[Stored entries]
****

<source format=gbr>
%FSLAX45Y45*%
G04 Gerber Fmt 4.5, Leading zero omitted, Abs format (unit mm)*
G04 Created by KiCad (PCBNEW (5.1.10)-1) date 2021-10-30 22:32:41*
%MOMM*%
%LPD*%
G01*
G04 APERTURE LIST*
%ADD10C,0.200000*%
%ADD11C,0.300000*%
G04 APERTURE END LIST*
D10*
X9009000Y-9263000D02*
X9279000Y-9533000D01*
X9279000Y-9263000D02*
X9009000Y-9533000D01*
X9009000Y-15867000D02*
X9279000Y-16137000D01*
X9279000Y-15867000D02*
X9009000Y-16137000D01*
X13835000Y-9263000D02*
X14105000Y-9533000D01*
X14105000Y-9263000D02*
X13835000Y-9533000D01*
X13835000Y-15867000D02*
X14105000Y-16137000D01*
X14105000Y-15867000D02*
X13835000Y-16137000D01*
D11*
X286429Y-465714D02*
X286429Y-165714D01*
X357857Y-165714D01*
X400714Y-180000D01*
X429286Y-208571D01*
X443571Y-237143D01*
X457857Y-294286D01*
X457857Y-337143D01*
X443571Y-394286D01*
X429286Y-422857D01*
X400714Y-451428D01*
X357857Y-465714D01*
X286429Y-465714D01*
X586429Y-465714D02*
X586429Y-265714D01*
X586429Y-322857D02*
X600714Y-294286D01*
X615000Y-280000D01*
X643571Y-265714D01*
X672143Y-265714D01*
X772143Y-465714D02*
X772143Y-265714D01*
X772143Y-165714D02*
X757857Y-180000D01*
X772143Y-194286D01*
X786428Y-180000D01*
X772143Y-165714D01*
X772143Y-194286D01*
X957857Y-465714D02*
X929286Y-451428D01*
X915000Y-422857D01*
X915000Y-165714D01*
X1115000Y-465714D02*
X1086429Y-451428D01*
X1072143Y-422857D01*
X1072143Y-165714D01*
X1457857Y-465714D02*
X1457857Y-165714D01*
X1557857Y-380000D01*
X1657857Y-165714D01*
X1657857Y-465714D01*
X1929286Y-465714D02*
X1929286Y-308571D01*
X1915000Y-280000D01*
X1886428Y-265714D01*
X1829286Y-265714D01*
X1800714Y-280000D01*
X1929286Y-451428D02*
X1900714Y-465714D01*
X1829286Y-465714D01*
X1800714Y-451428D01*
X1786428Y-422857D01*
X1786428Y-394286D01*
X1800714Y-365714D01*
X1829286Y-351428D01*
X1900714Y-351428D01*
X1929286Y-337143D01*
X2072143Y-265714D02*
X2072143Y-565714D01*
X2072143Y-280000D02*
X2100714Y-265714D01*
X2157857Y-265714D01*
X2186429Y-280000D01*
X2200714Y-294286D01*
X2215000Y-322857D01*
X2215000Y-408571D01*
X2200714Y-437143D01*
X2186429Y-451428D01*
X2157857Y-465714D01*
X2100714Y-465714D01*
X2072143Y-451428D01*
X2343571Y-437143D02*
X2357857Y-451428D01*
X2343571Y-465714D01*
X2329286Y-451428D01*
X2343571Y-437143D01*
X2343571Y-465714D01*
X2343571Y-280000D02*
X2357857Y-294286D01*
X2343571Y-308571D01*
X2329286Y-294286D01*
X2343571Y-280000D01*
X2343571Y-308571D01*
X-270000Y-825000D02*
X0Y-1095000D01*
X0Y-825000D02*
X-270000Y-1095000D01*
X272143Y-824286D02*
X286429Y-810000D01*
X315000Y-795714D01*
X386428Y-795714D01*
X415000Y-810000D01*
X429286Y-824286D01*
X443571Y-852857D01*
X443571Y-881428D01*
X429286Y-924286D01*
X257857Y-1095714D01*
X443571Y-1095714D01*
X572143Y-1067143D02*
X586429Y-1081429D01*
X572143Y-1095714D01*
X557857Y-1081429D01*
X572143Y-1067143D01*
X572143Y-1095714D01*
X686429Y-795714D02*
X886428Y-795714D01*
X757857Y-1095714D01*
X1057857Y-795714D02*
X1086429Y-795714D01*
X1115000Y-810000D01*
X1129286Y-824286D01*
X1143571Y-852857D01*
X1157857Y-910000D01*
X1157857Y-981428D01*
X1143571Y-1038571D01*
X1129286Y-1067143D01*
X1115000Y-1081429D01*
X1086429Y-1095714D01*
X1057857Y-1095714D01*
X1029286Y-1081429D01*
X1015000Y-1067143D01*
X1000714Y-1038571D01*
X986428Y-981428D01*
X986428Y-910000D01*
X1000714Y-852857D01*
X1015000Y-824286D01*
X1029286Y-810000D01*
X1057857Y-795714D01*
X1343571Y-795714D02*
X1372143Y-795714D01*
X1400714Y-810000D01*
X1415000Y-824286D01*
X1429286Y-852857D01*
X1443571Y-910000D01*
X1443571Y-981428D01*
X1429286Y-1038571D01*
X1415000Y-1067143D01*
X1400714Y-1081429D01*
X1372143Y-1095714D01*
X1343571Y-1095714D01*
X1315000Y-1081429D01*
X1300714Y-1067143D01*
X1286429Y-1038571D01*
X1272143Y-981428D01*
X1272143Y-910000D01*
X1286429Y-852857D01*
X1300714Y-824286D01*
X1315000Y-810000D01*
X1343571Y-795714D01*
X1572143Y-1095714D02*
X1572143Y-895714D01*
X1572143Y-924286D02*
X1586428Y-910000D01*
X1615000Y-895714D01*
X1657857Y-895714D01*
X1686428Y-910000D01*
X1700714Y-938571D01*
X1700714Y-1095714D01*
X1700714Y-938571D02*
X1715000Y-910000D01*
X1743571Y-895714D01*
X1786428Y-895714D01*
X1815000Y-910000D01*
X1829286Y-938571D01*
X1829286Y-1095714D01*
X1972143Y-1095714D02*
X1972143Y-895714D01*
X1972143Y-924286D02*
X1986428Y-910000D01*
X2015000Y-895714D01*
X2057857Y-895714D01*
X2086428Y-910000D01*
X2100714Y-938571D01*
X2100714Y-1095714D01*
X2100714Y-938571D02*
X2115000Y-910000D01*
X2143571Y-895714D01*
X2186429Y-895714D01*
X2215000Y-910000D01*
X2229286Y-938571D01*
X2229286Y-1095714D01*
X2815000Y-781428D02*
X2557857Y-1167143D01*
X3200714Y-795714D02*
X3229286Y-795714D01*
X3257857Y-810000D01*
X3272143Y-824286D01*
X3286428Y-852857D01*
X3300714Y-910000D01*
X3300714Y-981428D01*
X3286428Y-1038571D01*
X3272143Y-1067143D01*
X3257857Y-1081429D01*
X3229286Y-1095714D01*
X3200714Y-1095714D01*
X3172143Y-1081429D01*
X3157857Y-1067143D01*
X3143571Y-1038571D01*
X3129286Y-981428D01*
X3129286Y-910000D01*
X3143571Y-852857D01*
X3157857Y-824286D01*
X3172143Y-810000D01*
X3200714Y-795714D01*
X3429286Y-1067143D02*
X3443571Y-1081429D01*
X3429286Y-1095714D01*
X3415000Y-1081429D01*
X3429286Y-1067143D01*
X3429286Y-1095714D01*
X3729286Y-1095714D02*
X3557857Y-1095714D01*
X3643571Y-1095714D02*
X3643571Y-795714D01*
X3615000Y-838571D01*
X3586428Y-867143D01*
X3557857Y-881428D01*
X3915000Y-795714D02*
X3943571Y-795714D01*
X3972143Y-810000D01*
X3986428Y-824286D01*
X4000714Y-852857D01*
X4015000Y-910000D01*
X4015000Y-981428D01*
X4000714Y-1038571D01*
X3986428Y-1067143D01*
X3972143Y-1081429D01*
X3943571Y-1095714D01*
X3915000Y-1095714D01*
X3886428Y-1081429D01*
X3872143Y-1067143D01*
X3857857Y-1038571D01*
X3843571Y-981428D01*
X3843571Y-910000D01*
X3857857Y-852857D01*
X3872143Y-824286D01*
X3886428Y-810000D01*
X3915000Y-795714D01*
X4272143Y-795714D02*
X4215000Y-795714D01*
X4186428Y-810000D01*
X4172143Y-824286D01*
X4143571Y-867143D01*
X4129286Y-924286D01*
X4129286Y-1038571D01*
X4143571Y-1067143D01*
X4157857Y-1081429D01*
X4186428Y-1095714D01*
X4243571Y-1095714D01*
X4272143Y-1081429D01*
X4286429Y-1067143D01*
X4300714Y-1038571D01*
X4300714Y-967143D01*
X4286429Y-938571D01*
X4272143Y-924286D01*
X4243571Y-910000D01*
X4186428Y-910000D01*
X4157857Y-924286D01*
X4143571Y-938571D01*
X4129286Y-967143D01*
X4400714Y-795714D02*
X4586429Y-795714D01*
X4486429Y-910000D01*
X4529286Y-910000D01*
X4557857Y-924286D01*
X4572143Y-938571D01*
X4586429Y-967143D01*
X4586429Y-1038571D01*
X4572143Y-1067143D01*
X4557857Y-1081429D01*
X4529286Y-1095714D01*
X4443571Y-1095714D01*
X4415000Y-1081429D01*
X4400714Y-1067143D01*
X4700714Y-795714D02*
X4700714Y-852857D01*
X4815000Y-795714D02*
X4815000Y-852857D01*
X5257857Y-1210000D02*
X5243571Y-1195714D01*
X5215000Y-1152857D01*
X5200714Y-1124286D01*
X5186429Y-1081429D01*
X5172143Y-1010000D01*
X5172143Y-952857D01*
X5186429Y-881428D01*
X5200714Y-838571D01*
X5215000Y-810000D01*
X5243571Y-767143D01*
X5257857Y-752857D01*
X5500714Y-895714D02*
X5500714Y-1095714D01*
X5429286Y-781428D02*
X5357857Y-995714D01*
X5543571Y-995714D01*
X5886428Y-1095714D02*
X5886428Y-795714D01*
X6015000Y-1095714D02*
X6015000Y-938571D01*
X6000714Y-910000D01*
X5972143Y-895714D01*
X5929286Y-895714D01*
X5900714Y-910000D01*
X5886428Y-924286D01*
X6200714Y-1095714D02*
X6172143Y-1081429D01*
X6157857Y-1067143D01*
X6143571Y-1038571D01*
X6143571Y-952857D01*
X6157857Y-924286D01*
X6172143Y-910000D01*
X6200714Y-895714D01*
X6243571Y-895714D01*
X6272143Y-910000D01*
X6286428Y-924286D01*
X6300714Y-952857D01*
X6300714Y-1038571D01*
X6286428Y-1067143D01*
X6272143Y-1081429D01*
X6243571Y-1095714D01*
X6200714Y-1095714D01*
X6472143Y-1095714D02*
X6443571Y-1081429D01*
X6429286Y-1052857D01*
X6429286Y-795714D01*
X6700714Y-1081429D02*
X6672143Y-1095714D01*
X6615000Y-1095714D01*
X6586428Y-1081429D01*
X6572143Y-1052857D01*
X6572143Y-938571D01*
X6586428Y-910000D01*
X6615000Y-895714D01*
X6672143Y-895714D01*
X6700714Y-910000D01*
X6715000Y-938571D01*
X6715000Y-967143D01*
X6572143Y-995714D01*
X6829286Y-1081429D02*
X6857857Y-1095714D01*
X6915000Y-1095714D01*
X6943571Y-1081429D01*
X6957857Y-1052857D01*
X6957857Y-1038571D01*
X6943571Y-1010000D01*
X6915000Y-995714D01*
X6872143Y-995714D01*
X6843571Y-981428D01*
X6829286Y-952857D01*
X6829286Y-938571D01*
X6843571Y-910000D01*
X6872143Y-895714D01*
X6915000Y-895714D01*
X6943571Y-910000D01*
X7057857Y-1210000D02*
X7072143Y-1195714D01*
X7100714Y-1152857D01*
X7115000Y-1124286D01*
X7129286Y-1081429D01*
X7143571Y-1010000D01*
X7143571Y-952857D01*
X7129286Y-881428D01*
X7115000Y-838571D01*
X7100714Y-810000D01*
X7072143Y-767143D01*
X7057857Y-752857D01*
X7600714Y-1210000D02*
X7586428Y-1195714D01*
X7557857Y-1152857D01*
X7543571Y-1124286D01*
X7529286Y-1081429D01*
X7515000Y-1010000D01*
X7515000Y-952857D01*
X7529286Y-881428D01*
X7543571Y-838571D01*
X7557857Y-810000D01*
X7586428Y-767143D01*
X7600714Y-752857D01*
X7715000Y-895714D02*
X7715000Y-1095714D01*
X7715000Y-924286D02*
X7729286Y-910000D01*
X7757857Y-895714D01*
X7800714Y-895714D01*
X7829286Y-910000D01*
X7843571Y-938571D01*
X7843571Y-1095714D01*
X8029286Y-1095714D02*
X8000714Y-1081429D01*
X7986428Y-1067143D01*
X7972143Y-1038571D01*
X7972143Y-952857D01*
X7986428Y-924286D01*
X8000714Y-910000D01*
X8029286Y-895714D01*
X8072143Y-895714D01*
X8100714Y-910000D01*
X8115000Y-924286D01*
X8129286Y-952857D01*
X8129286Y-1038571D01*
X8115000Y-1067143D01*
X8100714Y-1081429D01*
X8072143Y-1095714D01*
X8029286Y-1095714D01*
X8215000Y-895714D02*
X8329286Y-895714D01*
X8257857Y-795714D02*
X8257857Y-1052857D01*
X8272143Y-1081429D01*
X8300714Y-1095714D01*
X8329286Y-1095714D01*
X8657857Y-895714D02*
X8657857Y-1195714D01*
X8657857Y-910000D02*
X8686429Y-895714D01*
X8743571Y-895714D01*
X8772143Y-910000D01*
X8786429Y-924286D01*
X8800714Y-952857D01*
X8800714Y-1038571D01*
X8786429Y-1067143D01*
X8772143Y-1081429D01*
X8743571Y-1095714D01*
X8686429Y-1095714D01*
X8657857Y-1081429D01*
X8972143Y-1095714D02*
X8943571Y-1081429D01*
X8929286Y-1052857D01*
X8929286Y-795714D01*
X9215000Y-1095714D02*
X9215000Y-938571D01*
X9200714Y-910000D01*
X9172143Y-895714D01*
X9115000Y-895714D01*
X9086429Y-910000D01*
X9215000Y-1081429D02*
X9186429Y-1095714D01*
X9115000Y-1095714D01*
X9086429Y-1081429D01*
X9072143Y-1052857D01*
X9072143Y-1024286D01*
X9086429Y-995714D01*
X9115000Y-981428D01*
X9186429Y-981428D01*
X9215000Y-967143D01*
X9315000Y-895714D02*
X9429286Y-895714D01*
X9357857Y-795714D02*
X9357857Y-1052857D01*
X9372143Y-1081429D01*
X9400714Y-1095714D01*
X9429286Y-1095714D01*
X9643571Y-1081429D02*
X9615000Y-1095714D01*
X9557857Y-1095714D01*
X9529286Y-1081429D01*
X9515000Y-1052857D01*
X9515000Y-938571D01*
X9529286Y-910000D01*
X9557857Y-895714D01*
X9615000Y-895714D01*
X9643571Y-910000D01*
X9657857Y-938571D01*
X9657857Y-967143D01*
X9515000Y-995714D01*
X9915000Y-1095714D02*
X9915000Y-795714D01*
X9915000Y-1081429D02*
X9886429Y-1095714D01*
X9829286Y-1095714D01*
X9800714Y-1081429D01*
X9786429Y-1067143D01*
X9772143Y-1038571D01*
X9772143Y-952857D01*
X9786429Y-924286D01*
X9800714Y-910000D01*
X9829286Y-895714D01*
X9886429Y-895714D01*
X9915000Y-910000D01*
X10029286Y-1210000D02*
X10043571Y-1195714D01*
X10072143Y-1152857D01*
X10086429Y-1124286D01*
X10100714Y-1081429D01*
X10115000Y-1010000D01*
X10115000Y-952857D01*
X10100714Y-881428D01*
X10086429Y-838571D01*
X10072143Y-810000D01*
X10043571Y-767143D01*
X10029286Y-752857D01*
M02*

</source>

****

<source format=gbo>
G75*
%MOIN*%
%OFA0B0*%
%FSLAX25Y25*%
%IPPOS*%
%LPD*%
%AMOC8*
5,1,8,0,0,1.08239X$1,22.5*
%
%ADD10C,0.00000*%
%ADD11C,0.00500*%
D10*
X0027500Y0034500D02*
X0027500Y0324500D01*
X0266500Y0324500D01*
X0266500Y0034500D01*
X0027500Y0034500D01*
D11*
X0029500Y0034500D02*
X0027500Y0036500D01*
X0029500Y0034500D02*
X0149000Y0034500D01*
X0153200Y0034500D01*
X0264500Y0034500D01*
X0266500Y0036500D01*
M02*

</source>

****

▶ _Exercise_
An exact copy of the lines above, from the one containing "X4815000Y-852857D01*" through the one containing "X6200714Y-895714D01*", is the whole of the answer.

▶ _Finished task_
X4815000Y-852857D01*
X5257857Y-1210000D02*
X5243571Y-1195714D01*
X5215000Y-1152857D01*
X5200714Y-1124286D01*
X5186429Y-1081429D01*
X5172143Y-1010000D01*
X5172143Y-952857D01*
X5186429Y-881428D01*
X5200714Y-838571D01*
X5215000Y-810000D01*
X5243571Y-767143D01*
X5257857Y-752857D01*
X5500714Y-895714D02*
X5500714Y-1095714D01*
X5429286Y-781428D02*
X5357857Y-995714D01*
X5543571Y-995714D01*
X5886428Y-1095714D02*
X5886428Y-795714D01*
X6015000Y-1095714D02*
X6015000Y-938571D01*
X6000714Y-910000D01*
X5972143Y-895714D01*
X5929286Y-895714D01*
X5900714Y-910000D01*
X5886428Y-924286D01*
X6200714Y-1095714D02*
X6172143Y-1081429D01*
X6157857Y-1067143D01*
X6143571Y-1038571D01*
X6143571Y-952857D01*
X6157857Y-924286D01*
X6172143Y-910000D01*
X6200714Y-895714D01*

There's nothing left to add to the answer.